╭─ Source text

By Doug Cook, NOFA/Mass Education Events Coordinator

*This article was revised on 10/7/19 at 4pm.  A previous version incorrectly indicated that The Massachusetts Department of Agricultural Resources and state Department of Public Health released new guidelines that prohibit the sale of any product containing CBD oils derived from hemp.  The correction has been made to indicate that The Massachusetts Department of Agricultural Resources and state Department of Public Health released new guidelines that prohibit the sale of whole hemp flower.

Interested in growing hemp?  Check out our upcoming event: Hemp Cultivation: Seed to Salve on October 19, 2019 in Springfield, MA.

Hemp cultivation in Massachusetts is still in its infancy; many entrepreneurs and farmers are looking for a way to profit from this niche crop. The prospects for generating on-farm products diminished following the U.S. Food and Drug Administration statement in June of this year that CBD cannot be added to food or dietary supplements. The Massachusetts Department of Agricultural Resources and state Department of Public Health released new guidelines that also prohibit the sale of whole hemp flower. Many farmers are now wondering if their plans to add new revenue streams through value-added products will ever come to fruition. 

Marty Dagoberto, NOFA/Mass Policy Director, and other Massachusetts hemp advocates, are working to improve the hemp laws and regulations in Massachusetts. “We need all proponents of a hemp economy in Massachusetts to take action right now in support of the artisanal hemp market,” Dagoberto remarked. “Governor Baker’s prohibition on the sale of whole hemp flower and any food infused with hemp oil greatly threatens this nascent economy,” he added. NOFA/Mass has partnered with the Northeast Sustainable Hemp Association to support a legislative solution to the Governor’s hemp ban, which was announced in the middle of the first big growing season, this past June. For more information and to send a message to legislators, please visit http://bit.ly/MAhemp2019

Cultivation practices for hemp vary depending on the desired crop, as do the varieties used in each case. When hemp is grown to be processed into textiles and building materials, it is planted at very at high density and grows tall single stalks. A slightly lower planting density is preferable for a grain crop, the seeds often being pressed for hemp seed oil and meal.  The “trees” we more often see being planted with plenty of space to grow allows for maximum flower production, which of course means more of those precious cannabinoids (including CBD). Farm crafted cannabinoid-infused products are what many small-scale and niche New England hemp growers hope to be able to market.  

The U.S. FDA is responsible for creating new regulations around CBD sales and we expect to see them rolled out slowly over the next several years.  Currently, many areas of the industry are working to catch the rising wave of hemp interest across the country. The demand for hemp seed and transplants is high, and specialized varieties of hemp are currently being developed specifically for low THC and high CBD strains.

╰─
╭─ Extracted data

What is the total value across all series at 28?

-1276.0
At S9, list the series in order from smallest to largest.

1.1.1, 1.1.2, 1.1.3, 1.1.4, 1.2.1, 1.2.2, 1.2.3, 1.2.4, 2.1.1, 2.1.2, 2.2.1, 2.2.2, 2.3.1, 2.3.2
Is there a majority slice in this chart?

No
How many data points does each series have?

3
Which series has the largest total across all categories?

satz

╰─
╭─ Extracted data

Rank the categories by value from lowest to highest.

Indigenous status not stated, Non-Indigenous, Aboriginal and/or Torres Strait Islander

╰─

Assigned task - Please revise the passage of the hemp article that opens with "By Doug Cook, NOFA/Mass" and closes with "that prohibit the sale of whole hemp flower.", putting "raw hemp flower" wherever "whole hemp flower" appears.

Response to this task -
By Doug Cook, NOFA/Mass Education Events Coordinator

*This article was revised on 10/7/19 at 4pm.  A previous version incorrectly indicated that The Massachusetts Department of Agricultural Resources and state Department of Public Health released new guidelines that prohibit the sale of any product containing CBD oils derived from hemp.  The correction has been made to indicate that The Massachusetts Department of Agricultural Resources and state Department of Public Health released new guidelines that prohibit the sale of raw hemp flower.